Molto attuale sembra la posizione del fiorentino e domenicano Remigio de’ Girolami (“si no cives, no homo”), secondo il quale la decadenza di quel tempo era da imputare in uno scarso senso del bene comune soverchiato dall’interesse particolare. Forzando la posizione aristotelica, Remigio conclude che il sommo bene della comunità, il bene capace di mettere tutti sulla buona strada della felicità, sia la pace. Concetto presente anche nel de Monarchia di Dante: la pace non si identifica con la felicità, ma ne è il miglior requisito. Avanzata è la posizione di Tolomeo da Lucca che, rifacendosi all’esempio della Roma repubblicana, auspica una limitazione dell’autorità dei governanti: le decisioni politiche, per Tolomeo, sono “il frutto dell’incontro di diverse volontà” che si armonizzano con lo strumento delle leggi o delle elezioni generali. Su questo filone si misura anche la speculazione del Defensor pacis di Marsilio da Padova.

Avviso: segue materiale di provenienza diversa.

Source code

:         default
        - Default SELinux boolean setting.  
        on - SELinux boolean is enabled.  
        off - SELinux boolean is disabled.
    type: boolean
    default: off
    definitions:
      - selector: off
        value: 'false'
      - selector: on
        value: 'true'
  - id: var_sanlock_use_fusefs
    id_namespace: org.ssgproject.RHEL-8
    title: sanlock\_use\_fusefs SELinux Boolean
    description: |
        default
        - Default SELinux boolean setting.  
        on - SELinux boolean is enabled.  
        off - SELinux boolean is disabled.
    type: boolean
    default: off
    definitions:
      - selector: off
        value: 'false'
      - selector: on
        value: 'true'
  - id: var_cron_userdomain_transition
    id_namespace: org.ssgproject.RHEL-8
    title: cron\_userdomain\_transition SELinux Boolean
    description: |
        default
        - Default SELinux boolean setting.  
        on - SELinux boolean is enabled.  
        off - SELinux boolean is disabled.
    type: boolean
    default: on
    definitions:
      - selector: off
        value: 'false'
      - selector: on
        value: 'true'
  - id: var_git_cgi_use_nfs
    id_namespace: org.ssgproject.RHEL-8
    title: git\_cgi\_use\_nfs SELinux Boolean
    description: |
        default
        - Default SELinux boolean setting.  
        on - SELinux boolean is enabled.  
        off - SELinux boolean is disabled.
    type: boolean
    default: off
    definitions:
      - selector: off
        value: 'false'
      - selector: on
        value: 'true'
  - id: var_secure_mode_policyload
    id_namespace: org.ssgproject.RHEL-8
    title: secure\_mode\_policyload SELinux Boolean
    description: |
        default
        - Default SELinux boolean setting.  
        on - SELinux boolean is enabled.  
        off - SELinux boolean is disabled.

Lo stesso Convivio di Dante si fonda su una posizione pedagogico-politica che mette al centro l’importanza dell’accrescimento morale degli uomini, i quali devono nutrirsi di “cibo spirituale – concetto che riprenderà molto tempo più tardi Simone Weil. Per il Sommo Poeta vi è uno stretto legame tra comunità politica e felicità: e così gli uomini hanno bisogno gli uni degli altri per vincere i gravami della necessità e vivere in armonia. Per realizzare questi fini è importante la nobiltà d’animo, che non è una qualità materiale che deriva dagli antenati, ma una condizione dello spirito volta al perseguimento della giustizia e alla ricerca dei valori più alti, che possono così fondare una coesistenza armonica e pacifica. 

Una filosofia, dunque, messa al servizio dell’uomo e della sua esistenza pratica, volta al perseguimento della felicità, secondo quello schema antico che vedeva la coincidenza della virtù, con la sapienza e dunque con la felicità. Quella di Gianfranco Fioravanti e Carla Casagrande è un’opera da assaporare, che fa luce su un tempo di grande fascino, disvelandone alcuni aspetti di grande attualità: un’opera da leggere, da interiorizzare e da utilizzare come buon farmaco per tanti mali del mondo attuale.